== PROBLEM DETAILS ==
Among the lines below, the one containing "Op deze site" opens the range and the one containing "Tel.: 0281 106-2071" closes it. Print that range exactly, without the pictures.

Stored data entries
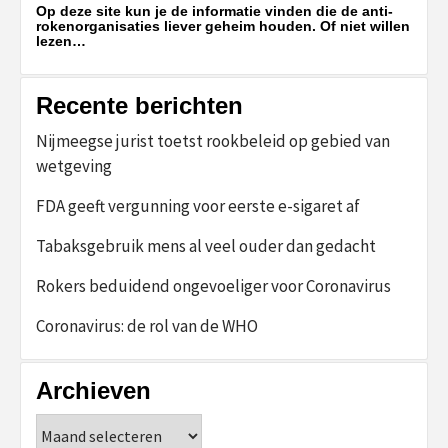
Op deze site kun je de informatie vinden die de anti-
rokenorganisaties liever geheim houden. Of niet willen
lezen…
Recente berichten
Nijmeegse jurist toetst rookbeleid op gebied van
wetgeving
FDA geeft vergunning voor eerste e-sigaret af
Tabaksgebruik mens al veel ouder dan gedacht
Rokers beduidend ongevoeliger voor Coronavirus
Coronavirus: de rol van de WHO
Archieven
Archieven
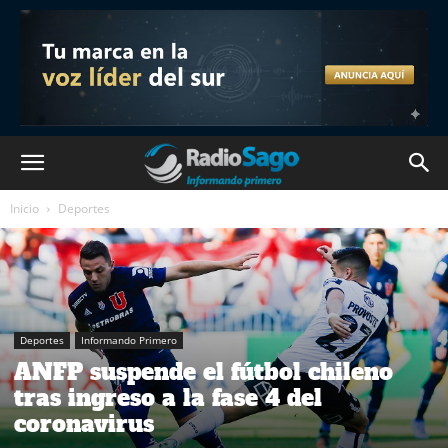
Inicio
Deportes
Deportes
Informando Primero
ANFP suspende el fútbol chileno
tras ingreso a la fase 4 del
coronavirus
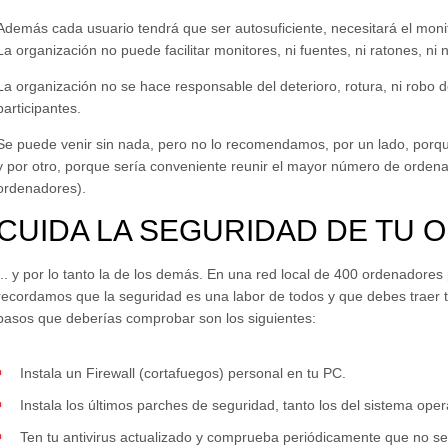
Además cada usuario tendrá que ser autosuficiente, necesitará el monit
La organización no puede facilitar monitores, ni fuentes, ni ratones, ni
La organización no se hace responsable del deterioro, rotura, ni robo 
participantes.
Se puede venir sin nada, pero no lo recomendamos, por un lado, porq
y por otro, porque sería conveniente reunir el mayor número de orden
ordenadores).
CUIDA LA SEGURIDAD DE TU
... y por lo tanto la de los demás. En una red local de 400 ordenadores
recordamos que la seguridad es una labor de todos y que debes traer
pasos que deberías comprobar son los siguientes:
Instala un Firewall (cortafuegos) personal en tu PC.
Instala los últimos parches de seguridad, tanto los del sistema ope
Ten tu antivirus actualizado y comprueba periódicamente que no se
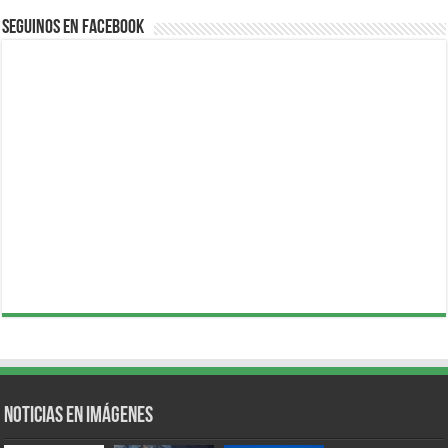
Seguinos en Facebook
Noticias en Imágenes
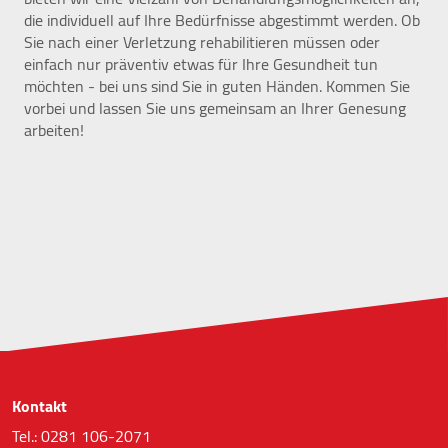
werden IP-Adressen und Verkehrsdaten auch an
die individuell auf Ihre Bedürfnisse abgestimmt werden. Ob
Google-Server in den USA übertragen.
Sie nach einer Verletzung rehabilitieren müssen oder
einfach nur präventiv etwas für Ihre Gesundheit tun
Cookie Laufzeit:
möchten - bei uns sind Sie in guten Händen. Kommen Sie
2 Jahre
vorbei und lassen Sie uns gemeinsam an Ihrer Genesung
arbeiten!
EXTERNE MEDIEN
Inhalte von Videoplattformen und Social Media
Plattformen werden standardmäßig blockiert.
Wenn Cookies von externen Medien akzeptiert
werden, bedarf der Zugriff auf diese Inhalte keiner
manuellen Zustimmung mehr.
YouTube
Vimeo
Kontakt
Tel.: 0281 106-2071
--
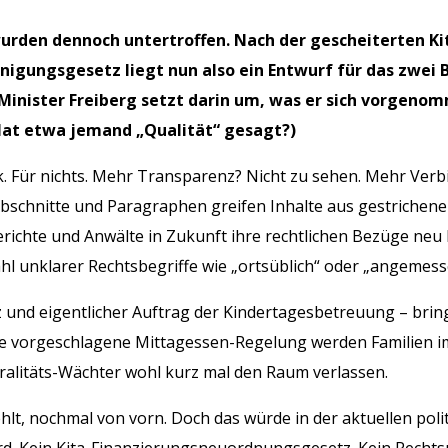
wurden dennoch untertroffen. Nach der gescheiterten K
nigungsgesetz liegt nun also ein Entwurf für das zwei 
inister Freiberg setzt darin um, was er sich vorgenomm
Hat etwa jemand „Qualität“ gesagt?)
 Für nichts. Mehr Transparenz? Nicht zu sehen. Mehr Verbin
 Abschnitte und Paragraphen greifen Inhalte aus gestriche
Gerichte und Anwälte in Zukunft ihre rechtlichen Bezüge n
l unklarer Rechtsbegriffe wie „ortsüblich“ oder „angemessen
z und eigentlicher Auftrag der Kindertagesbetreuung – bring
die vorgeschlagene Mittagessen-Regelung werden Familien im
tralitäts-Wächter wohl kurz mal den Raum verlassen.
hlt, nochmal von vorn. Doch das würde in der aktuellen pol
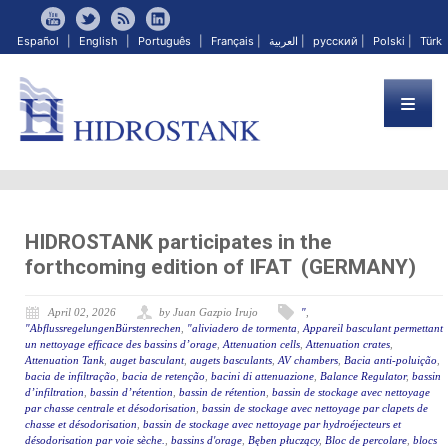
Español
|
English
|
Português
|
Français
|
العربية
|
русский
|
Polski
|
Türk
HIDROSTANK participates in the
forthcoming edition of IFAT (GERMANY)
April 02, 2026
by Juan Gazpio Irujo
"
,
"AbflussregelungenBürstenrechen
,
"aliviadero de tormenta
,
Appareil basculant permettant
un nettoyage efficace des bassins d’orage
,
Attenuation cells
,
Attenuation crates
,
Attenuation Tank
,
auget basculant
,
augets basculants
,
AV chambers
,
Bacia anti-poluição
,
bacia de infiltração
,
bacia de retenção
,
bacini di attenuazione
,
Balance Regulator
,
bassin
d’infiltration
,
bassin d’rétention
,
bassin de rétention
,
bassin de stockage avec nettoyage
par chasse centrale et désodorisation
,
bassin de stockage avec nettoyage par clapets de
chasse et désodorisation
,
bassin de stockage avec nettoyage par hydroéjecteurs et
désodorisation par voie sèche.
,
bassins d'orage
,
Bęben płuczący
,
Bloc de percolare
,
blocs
...
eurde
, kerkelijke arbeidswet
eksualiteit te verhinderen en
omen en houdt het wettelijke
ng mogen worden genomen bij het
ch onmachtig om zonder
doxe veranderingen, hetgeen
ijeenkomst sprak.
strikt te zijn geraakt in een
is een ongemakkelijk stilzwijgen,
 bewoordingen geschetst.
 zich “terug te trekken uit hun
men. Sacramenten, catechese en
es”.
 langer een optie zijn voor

== OUTPUT FOR THIS TASK ==
Op deze site kun je de informatie vinden die de anti-
rokenorganisaties liever geheim houden. Of niet willen
lezen…
Recente berichten
Nijmeegse jurist toetst rookbeleid op gebied van
wetgeving
FDA geeft vergunning voor eerste e-sigaret af
Tabaksgebruik mens al veel ouder dan gedacht
Rokers beduidend ongevoeliger voor Coronavirus
Coronavirus: de rol van de WHO
Archieven
Archieven
Inicio
Deportes
Deportes
Informando Primero
ANFP suspende el fútbol chileno
tras ingreso a la fase 4 del
coronavirus
Además cada usuario tendrá que ser autosuficiente, necesitará el monit
La organización no puede facilitar monitores, ni fuentes, ni ratones, ni
La organización no se hace responsable del deterioro, rotura, ni robo 
participantes.
Se puede venir sin nada, pero no lo recomendamos, por un lado, porq
y por otro, porque sería conveniente reunir el mayor número de orden
ordenadores).
CUIDA LA SEGURIDAD DE TU
... y por lo tanto la de los demás. En una red local de 400 ordenadores
recordamos que la seguridad es una labor de todos y que debes traer
pasos que deberías comprobar son los siguientes:
Instala un Firewall (cortafuegos) personal en tu PC.
Instala los últimos parches de seguridad, tanto los del sistema ope
Ten tu antivirus actualizado y comprueba periódicamente que no se
Seguinos en Facebook
Noticias en Imágenes
werden IP-Adressen und Verkehrsdaten auch an
die individuell auf Ihre Bedürfnisse abgestimmt werden. Ob
Google-Server in den USA übertragen.
Sie nach einer Verletzung rehabilitieren müssen oder
einfach nur präventiv etwas für Ihre Gesundheit tun
Cookie Laufzeit:
möchten - bei uns sind Sie in guten Händen. Kommen Sie
2 Jahre
vorbei und lassen Sie uns gemeinsam an Ihrer Genesung
arbeiten!
EXTERNE MEDIEN
Inhalte von Videoplattformen und Social Media
Plattformen werden standardmäßig blockiert.
Wenn Cookies von externen Medien akzeptiert
werden, bedarf der Zugriff auf diese Inhalte keiner
manuellen Zustimmung mehr.
YouTube
Vimeo
Kontakt
Tel.: 0281 106-2071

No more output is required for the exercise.